Start of DATA FOR THIS TASK

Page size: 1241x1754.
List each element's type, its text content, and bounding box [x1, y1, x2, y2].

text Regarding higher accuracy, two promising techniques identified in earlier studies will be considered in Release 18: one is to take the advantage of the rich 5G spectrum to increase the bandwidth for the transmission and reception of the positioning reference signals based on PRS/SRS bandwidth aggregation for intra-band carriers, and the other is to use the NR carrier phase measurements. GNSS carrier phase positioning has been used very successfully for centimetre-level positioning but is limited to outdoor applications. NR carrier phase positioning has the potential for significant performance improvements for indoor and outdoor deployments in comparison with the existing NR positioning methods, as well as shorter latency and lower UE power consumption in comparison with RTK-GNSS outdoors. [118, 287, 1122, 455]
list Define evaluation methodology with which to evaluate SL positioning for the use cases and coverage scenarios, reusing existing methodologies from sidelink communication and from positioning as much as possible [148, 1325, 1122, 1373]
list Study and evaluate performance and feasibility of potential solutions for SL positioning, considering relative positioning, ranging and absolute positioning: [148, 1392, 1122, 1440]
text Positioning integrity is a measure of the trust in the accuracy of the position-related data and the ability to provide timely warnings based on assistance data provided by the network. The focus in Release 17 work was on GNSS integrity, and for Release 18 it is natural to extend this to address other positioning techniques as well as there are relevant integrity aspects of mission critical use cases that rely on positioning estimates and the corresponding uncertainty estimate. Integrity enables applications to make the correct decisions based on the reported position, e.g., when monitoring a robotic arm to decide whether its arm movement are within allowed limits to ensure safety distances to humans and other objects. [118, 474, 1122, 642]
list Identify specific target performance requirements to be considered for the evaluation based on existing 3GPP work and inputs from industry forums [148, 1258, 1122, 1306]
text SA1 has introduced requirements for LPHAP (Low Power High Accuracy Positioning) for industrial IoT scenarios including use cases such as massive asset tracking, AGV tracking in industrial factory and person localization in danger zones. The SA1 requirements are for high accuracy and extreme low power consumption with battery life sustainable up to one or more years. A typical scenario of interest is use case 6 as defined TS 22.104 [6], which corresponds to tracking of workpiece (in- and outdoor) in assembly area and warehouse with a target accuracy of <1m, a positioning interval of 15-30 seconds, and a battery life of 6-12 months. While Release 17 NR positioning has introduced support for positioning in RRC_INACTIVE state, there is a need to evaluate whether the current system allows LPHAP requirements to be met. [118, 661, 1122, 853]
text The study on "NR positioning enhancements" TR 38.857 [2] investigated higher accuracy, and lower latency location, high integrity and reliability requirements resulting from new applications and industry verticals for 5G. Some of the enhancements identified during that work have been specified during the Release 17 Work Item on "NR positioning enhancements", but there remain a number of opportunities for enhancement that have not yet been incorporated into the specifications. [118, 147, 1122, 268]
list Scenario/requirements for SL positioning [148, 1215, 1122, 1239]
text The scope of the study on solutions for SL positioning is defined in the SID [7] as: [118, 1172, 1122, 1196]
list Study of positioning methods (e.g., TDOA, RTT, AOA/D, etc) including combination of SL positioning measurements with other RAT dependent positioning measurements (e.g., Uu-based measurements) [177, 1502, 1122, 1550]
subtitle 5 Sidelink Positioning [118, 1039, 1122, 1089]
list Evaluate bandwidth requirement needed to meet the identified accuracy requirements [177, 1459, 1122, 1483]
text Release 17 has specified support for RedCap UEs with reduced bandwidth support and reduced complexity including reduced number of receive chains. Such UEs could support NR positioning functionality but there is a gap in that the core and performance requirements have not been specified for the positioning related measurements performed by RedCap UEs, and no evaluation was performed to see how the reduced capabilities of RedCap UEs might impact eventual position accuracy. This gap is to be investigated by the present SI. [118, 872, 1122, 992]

End of DATA FOR THIS TASK
Start of DATA FOR THIS TASK

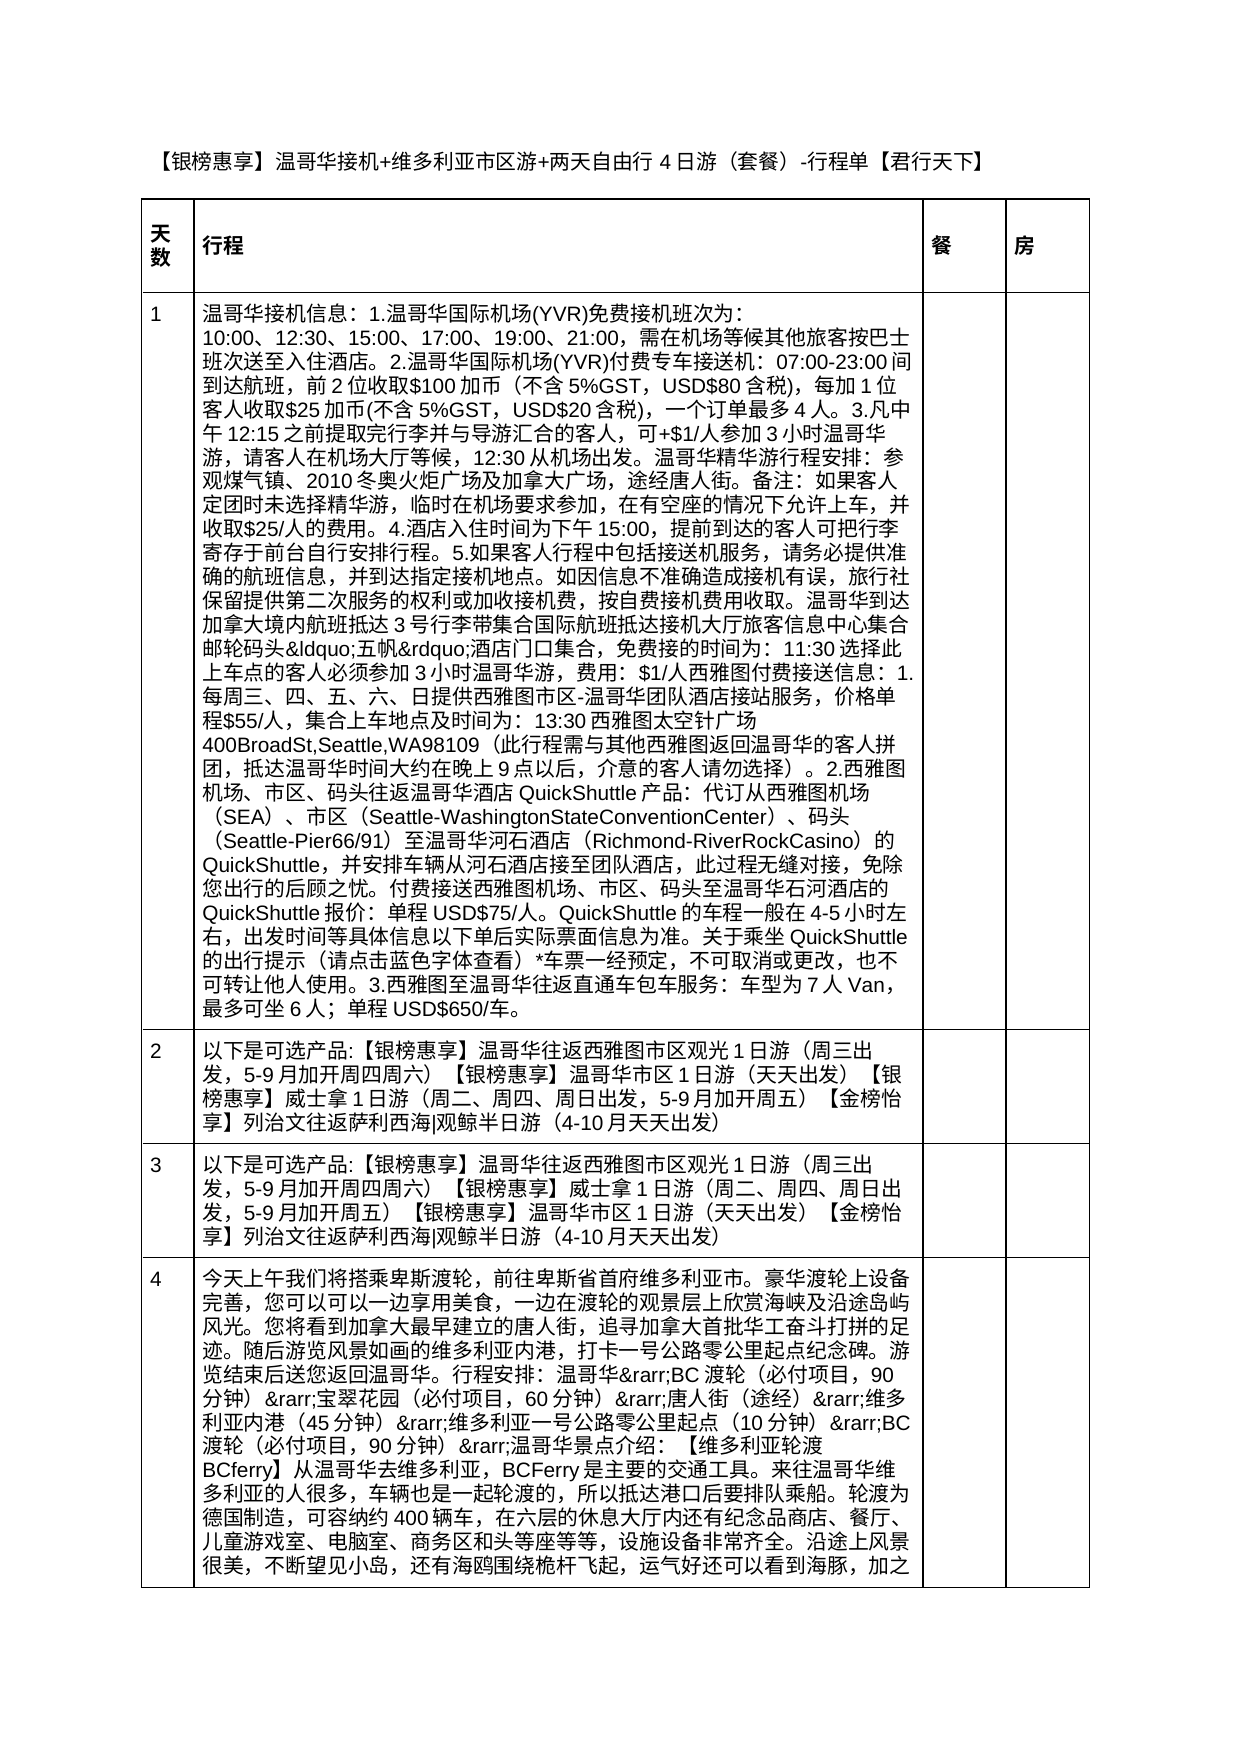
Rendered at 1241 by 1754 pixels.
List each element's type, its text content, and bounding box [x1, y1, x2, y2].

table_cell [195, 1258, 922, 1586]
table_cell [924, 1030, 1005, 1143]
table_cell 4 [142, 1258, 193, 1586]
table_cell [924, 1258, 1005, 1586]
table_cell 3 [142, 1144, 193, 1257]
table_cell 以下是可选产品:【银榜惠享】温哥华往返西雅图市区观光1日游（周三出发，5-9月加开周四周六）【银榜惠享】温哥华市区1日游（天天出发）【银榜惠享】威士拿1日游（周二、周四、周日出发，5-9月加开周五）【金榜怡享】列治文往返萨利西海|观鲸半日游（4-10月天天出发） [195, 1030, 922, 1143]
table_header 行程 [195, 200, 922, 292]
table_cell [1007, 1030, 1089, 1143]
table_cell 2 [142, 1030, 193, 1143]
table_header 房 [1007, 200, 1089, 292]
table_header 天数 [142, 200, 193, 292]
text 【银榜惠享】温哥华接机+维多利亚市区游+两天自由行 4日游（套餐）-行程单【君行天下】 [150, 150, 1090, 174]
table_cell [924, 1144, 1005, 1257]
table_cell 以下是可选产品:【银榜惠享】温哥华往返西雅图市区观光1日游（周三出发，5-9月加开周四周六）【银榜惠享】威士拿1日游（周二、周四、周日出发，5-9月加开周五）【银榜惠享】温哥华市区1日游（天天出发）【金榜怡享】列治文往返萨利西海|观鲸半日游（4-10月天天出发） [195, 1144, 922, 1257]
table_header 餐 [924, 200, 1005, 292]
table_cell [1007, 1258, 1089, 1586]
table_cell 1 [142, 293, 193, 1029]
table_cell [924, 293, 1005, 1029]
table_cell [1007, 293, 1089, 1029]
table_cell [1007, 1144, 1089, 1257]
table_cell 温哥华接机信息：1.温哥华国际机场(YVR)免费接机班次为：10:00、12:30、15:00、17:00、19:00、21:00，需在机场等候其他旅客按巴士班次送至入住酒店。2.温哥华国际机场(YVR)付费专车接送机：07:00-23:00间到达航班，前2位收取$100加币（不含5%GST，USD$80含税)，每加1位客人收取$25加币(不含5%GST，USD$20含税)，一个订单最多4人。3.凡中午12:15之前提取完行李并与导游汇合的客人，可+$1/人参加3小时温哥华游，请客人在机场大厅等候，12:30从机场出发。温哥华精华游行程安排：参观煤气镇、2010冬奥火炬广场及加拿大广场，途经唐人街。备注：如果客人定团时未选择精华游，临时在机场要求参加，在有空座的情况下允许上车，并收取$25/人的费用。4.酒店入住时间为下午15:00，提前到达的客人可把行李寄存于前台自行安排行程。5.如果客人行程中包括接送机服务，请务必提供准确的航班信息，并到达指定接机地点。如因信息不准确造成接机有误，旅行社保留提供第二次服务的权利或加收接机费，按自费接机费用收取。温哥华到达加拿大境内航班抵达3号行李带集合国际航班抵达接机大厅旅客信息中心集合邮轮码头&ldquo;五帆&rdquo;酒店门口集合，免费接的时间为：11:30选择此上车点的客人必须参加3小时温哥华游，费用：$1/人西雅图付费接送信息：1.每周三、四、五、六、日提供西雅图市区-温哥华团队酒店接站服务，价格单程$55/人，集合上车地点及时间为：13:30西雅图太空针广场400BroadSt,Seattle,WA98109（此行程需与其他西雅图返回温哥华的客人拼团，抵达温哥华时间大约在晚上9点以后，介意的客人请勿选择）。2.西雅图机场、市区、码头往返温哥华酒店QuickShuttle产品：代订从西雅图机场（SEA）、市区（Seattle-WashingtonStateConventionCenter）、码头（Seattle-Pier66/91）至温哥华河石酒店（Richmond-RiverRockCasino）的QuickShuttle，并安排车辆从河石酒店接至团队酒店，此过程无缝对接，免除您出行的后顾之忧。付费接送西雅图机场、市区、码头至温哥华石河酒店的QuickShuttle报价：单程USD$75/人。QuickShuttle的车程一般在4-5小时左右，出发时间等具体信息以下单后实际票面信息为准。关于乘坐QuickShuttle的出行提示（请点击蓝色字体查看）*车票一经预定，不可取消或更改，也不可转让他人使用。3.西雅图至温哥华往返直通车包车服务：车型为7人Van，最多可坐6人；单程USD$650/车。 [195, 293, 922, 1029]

End of DATA FOR THIS TASK

REQUIREMENT
Where the word "including" occurs in a line of the records, copy that line.

ANSWER TO THE PROBLEM
text SA1 has introduced requirements for LPHAP (Low Power High Accuracy Positioning) for industrial IoT scenarios including use cases such as massive asset tracking, AGV tracking in industrial factory and person localization in danger zones. The SA1 requirements are for high accuracy and extreme low power consumption with battery life sustainable up to one or more years. A typical scenario of interest is use case 6 as defined TS 22.104 [6], which corresponds to tracking of workpiece (in- and outdoor) in assembly area and warehouse with a target accuracy of <1m, a positioning interval of 15-30 seconds, and a battery life of 6-12 months. While Release 17 NR positioning has introduced support for positioning in RRC_INACTIVE state, there is a need to evaluate whether the current system allows LPHAP requirements to be met. [118, 661, 1122, 853]
list Study of positioning methods (e.g., TDOA, RTT, AOA/D, etc) including combination of SL positioning measurements with other RAT dependent positioning measurements (e.g., Uu-based measurements) [177, 1502, 1122, 1550]
text Release 17 has specified support for RedCap UEs with reduced bandwidth support and reduced complexity including reduced number of receive chains. Such UEs could support NR positioning functionality but there is a gap in that the core and performance requirements have not been specified for the positioning related measurements performed by RedCap UEs, and no evaluation was performed to see how the reduced capabilities of RedCap UEs might impact eventual position accuracy. This gap is to be investigated by the present SI. [118, 872, 1122, 992]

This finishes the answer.